» Text section:

◇ ◇ ◇

First of all, Data Loader transactions (and indeed, any API call) are limited to 200. When you load 50 million records, you're loading 250,000 calls of 200 records each. The limits reset between each transaction, as does the heap usage, so there's no concern there.
When possible, using a single flag is the more appropriate option. The trick, as I stated in my previous answer, is to set the flag before doing a potentially recursive operation, then resetting the flag afterwards. The reset step is important, because that allows partial retries to work correctly, as well as recursive updates that may occur from workflow rules, flows, etc.
My personal favorite is to simply check which records need to be updated (e.g. they differ in values), rather than blindly update all records and depend on a recursion blocking scheme. But if I absolutely need to block recursion, I'm going to use the set flag, do DML, reset flag pattern. It's the safest recursion blocker that will work 100% of the time if you are also already filtering for "only necessary updates."

◇ ◇ ◇

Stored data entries
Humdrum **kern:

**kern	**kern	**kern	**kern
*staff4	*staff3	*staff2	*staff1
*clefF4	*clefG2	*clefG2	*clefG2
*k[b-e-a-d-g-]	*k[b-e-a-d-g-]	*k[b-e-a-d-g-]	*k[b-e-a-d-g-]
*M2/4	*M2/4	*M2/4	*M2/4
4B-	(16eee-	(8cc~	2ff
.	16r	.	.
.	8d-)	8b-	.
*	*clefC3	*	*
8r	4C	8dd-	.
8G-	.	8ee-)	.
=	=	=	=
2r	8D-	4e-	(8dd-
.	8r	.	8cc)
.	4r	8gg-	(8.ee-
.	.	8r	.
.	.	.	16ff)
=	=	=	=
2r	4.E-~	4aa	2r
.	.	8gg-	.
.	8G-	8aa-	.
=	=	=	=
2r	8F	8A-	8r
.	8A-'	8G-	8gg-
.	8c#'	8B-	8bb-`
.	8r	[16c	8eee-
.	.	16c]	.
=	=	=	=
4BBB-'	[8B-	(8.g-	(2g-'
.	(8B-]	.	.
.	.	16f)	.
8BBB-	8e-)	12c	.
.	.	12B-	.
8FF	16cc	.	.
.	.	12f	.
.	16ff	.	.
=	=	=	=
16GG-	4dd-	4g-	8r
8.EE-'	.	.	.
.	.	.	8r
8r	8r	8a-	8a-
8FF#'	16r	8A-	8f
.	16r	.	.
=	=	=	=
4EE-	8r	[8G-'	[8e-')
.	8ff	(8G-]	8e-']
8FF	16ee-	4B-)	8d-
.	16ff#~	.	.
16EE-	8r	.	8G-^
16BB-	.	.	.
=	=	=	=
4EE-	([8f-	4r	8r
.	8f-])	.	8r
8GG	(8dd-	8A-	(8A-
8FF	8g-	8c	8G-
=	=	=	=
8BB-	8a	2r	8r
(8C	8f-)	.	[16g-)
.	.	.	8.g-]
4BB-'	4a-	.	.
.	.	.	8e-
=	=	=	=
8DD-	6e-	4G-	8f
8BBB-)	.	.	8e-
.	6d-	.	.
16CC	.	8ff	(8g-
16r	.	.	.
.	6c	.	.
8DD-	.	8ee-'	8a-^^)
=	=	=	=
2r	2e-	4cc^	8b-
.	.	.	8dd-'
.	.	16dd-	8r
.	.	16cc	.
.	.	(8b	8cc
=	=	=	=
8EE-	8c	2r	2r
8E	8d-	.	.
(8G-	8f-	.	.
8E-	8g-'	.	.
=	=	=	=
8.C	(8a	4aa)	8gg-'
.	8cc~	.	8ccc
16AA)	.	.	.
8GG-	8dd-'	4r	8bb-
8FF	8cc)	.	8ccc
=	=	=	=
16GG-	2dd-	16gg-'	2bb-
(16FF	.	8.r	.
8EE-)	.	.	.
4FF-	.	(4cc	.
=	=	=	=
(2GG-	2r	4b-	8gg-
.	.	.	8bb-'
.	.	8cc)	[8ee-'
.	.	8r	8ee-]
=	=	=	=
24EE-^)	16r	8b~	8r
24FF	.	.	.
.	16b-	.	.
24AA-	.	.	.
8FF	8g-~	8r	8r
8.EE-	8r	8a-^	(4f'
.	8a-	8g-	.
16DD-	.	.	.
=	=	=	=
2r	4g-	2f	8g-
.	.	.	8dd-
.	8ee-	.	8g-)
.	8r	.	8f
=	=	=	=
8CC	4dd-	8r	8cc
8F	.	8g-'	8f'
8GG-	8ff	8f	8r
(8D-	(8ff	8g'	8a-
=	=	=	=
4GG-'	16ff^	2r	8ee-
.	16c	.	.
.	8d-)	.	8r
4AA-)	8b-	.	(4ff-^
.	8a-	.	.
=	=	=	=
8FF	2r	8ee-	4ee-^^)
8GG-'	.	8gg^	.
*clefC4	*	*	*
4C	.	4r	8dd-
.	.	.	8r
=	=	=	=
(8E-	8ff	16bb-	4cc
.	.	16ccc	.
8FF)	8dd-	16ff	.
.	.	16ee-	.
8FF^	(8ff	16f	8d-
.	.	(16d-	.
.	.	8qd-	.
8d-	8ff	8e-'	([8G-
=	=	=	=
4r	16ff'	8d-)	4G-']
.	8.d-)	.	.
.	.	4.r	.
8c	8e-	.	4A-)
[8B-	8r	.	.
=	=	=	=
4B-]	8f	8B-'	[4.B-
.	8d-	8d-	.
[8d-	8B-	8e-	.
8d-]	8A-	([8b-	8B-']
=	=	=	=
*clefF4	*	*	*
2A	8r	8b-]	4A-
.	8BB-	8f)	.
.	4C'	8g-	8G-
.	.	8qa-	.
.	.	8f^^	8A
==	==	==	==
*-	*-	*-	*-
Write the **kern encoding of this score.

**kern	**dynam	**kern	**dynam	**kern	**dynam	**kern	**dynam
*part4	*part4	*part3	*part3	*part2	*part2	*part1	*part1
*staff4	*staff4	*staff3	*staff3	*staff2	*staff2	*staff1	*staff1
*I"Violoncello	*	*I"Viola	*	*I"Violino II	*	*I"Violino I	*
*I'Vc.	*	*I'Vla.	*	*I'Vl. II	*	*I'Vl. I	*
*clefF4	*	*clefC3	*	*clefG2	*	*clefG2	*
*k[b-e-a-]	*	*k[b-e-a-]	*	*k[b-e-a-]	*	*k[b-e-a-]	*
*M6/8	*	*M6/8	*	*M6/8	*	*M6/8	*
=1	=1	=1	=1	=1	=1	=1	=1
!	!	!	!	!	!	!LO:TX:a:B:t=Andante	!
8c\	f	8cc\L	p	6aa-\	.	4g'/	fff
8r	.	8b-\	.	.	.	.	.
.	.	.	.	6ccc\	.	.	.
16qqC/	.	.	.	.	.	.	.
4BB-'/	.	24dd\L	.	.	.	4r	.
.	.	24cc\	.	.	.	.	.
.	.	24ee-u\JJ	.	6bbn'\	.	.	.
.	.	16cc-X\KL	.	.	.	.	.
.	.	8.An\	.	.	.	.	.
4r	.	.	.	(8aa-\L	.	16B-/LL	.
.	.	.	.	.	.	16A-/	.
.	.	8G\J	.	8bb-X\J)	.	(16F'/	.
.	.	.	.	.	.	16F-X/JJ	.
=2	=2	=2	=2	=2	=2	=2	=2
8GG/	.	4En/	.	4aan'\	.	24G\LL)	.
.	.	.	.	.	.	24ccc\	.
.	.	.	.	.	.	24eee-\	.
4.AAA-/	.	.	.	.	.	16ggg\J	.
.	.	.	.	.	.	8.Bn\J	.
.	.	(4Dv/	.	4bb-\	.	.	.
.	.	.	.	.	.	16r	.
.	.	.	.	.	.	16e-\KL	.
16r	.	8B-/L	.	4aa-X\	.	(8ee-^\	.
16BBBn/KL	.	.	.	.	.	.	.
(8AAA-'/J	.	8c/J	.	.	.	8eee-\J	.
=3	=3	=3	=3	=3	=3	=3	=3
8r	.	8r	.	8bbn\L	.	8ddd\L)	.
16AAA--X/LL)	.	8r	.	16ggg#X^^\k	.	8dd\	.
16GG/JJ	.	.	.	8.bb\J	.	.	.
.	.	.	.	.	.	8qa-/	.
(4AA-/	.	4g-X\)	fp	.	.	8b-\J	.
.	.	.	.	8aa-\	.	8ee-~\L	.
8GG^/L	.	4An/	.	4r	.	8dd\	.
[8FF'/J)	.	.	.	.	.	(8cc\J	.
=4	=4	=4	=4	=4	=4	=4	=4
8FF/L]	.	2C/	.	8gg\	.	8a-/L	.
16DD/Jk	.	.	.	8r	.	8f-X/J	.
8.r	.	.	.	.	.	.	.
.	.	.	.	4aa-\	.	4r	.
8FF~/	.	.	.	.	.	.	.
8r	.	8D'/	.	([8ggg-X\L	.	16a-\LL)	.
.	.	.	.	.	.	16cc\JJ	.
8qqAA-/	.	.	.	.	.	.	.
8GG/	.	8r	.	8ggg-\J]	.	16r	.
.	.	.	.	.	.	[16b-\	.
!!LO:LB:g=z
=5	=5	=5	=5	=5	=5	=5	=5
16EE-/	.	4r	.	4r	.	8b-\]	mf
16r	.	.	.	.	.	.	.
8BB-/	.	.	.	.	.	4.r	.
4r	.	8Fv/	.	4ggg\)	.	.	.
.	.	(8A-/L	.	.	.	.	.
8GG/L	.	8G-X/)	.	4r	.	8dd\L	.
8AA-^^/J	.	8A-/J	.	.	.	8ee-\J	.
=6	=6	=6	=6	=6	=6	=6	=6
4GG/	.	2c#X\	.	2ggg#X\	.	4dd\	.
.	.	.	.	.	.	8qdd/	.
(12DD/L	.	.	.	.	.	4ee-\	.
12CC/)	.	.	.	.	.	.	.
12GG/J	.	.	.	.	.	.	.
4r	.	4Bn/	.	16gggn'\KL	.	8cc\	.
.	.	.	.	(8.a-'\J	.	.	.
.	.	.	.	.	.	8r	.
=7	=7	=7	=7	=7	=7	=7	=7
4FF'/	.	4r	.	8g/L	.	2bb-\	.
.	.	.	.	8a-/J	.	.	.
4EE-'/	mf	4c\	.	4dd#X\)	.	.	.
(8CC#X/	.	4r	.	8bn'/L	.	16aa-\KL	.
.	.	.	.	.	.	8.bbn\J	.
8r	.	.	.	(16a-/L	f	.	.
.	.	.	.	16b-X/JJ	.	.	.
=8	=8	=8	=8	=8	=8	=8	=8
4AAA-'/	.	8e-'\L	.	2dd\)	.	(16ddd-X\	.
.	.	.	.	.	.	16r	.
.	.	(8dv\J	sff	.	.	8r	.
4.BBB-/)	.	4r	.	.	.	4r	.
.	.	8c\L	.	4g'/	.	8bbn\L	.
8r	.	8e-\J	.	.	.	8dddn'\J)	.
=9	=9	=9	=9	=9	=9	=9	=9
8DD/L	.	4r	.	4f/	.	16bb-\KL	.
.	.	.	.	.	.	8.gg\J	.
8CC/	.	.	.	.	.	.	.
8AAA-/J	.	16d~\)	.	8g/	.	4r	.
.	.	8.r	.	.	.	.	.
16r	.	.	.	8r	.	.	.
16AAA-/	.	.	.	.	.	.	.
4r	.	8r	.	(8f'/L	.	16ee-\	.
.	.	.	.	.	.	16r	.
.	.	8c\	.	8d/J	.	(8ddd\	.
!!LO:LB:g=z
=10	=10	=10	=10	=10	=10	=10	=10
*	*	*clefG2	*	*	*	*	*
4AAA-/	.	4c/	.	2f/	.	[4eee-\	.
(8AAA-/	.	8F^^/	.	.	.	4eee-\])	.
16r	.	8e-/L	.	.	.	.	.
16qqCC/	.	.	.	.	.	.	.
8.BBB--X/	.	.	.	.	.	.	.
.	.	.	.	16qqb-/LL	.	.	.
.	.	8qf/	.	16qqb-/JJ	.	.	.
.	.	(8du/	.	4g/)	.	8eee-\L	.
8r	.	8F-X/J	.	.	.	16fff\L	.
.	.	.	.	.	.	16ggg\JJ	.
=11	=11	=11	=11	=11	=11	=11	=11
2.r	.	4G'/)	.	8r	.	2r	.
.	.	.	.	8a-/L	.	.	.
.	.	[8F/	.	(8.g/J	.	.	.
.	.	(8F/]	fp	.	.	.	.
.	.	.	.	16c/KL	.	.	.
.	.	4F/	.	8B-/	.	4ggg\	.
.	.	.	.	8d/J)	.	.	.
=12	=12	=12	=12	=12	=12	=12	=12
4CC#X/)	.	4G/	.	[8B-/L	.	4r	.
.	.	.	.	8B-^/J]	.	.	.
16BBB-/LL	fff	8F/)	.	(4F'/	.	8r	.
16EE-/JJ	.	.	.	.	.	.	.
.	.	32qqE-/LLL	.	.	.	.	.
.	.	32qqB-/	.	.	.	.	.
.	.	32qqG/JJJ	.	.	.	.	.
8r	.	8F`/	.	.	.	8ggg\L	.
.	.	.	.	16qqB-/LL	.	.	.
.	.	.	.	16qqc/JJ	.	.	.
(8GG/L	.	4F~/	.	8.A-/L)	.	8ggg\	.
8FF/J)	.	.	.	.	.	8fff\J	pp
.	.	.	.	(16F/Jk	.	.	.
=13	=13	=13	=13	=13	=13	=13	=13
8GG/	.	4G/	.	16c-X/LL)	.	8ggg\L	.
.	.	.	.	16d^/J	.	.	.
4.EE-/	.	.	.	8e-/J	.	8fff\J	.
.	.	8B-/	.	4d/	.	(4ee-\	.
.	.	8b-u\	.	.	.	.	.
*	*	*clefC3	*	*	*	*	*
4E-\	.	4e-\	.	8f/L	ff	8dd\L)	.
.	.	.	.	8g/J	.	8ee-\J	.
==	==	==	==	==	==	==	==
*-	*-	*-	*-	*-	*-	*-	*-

◇ ◇ ◇

» List of tasks:
1 – In the text on blocking recursion, how many calls does loading 50 million records take?
2 – From the text on blocking recursion, set down the passage starting at "When possible, using" and ending at "rules, flows, etc.", word for word.

» Results of the tasks:
1 – 250,000 calls of 200 records each.

2 –
When possible, using a single flag is the more appropriate option. The trick, as I stated in my previous answer, is to set the flag before doing a potentially recursive operation, then resetting the flag afterwards. The reset step is important, because that allows partial retries to work correctly, as well as recursive updates that may occur from workflow rules, flows, etc.